37 Years Ago: Paul Simon Wears a Turkey Suit on ‘Saturday Night Live’
If you can’t help hearing the strains of Paul Simon‘s 1975 hit ‘Still Crazy After All These Years’ every time you look at a turkey, this anniversary post is for you.
Yes, this week we’re celebrating the fact that 37 years ago, Paul Simon walked out in front of a live studio audience for a ‘Saturday Night Live‘ segment that featured him dressed as a turkey and crooning the title track from his latest album. Of course, he only made it through a few bars of ‘Still Crazy,’ but the image of Simon in that ridiculous getup remains indelible after all these years (Ha! Get it?), partly because it ran so wonderfully counter to his serious persona — something he addressed in the monologue that went along with the skit.
“You know, I said, when the turkey concept was first brought up, I said there’s a very good chance I’m gonna end up looking stupid if I come out wearing it,” Simon told the audience. “I mean, everyone said, ‘Oh, it’s Thanksgiving, go ahead.’
“You know, I felt it was not in any way in keeping with my image, the lyrics, ‘The Boxer,’ any of these songs. They said, ‘Hey, you know, you take yourself soooo seriously. Why don’t you stop taking yourself soooo seriously for a while and loosen up a little bit, and maybe people will laugh. You want to be Mr. Alienation, you can be Mr. Alienation.’ Well, I didn’t want to be Mr. Alienation. I want to be a regular guy, but I feel this has just been a disaster. I’m sorry. I’m just gonna go and change.”

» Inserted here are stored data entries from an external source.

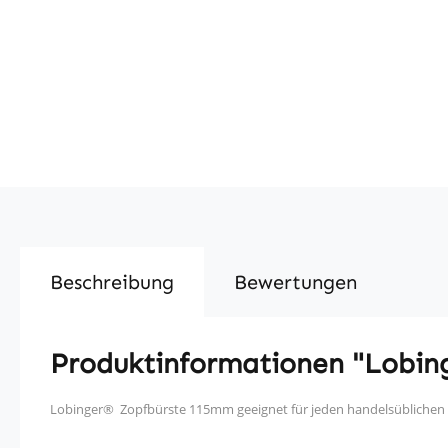
Beschreibung
Bewertungen
Produktinformationen "Lobin
Lobinger® Zopfbürste 115mm geeignet für jeden handelsüblichen W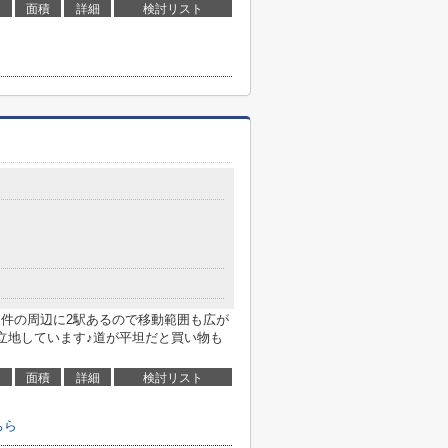
面積
詳細
検討リスト
シ♪物件の周辺に2駅あるので移動範囲も広が
に立地しています♪道が平坦だと買い物も
面積
詳細
検討リスト
ちら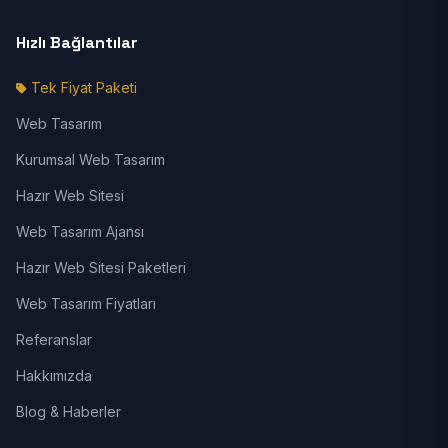
Hızlı Bağlantılar
Tek Fiyat Paketi
Web Tasarım
Kurumsal Web Tasarım
Hazır Web Sitesi
Web Tasarım Ajansı
Hazır Web Sitesi Paketleri
Web Tasarım Fiyatları
Referanslar
Hakkımızda
Blog & Haberler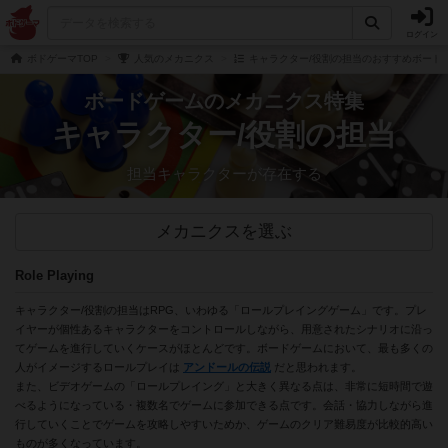
ログイン
ボドゲーマTOP
人気のメカニクス
キャラクター/役割の担当のおすすめボード
ボードゲームのメカニクス特集
キャラクター/役割の担当
担当キャラクターが存在する
メカニクスを選ぶ
Role Playing
キャラクター/役割の担当はRPG、いわゆる「ロールプレイングゲーム」です。プレ
イヤーが個性あるキャラクターをコントロールしながら、用意されたシナリオに沿っ
てゲームを進行していくケースがほとんどです。ボードゲームにおいて、最も多くの
人がイメージするロールプレイは
アンドールの伝説
だと思われます。
また、ビデオゲームの「ロールプレイング」と大きく異なる点は、非常に短時間で遊
べるようになっている・複数名でゲームに参加できる点です。会話・協力しながら進
行していくことでゲームを攻略しやすいためか、ゲームのクリア難易度が比較的高い
ものが多くなっています。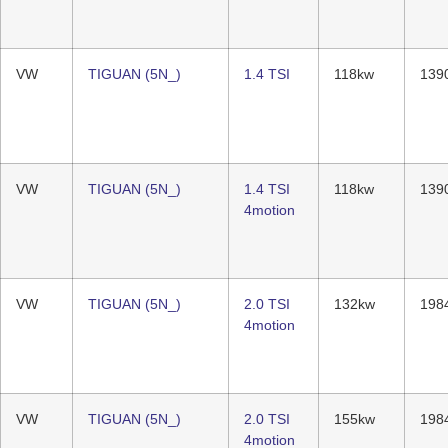
VW
TIGUAN (5N_)
1.4 TSI
118kw
139
VW
TIGUAN (5N_)
1.4 TSI
118kw
139
4motion
VW
TIGUAN (5N_)
2.0 TSI
132kw
198
4motion
VW
TIGUAN (5N_)
2.0 TSI
155kw
198
4motion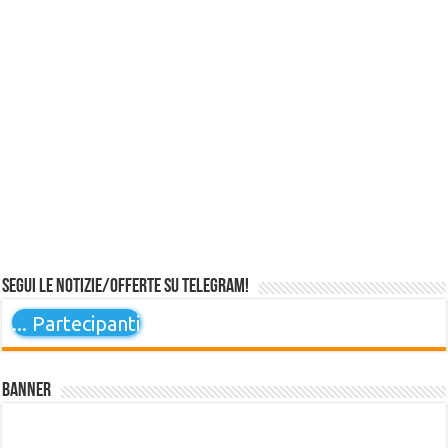
Segui le notizie/offerte su Telegram!
...
Partecipanti
Banner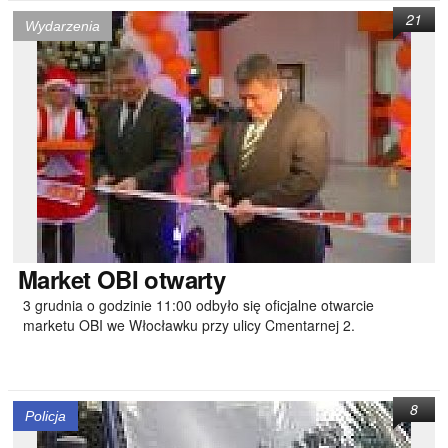
21
Wydarzenia
Market
OBI otwarty
3 grudnia o godzinie 11:00 odbyło się oficjalne otwarcie
marketu OBI we Włocławku przy ulicy Cmentarnej 2.
8
Policja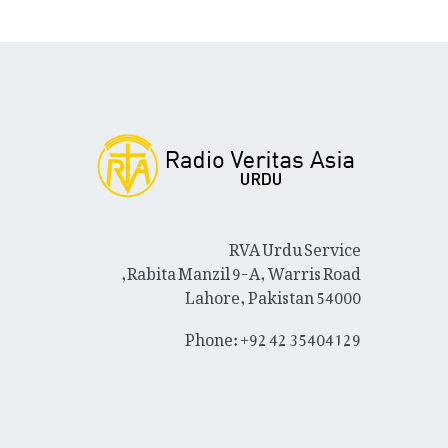
RVA Urdu Service
Rabita Manzil 9-A, Warris Road,
Lahore, Pakistan 54000
Phone: +92 42 35404129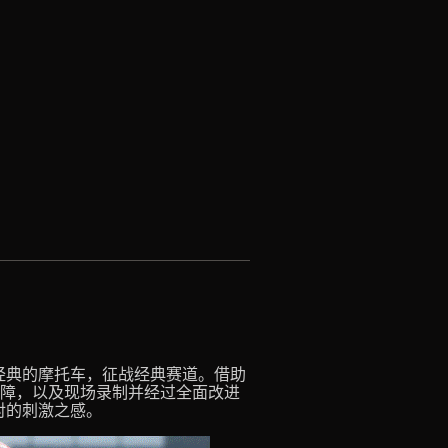
经典的摩托车，征战经典赛道。借助
竞赛保障，以及现场录制并经过全面改进
对的刺激之感。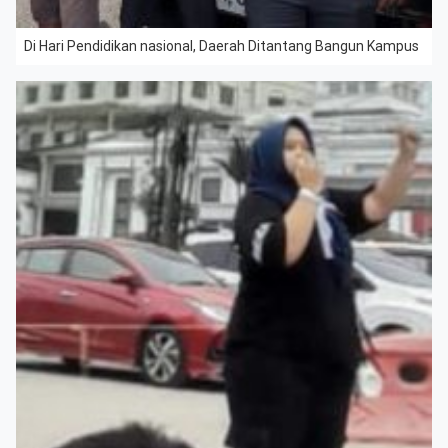
Di Hari Pendidikan nasional, Daerah Ditantang Bangun Kampus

At which point Simon left the stage, only to be stopped by ‘SNL’ producer Lorne Michaels, who thought the performance was “wonderful” but was willing to let Simon be done with the whole thing and go change — if only Simon could get himself through the door frame in his turkey suit. A very funny skit, all in all, and we’d embed it here if we could, but it’s only available to Hulu Plus users — so if you can remember seeing the full-length show in all its glory, there’s another thing to be thankful for this holiday season.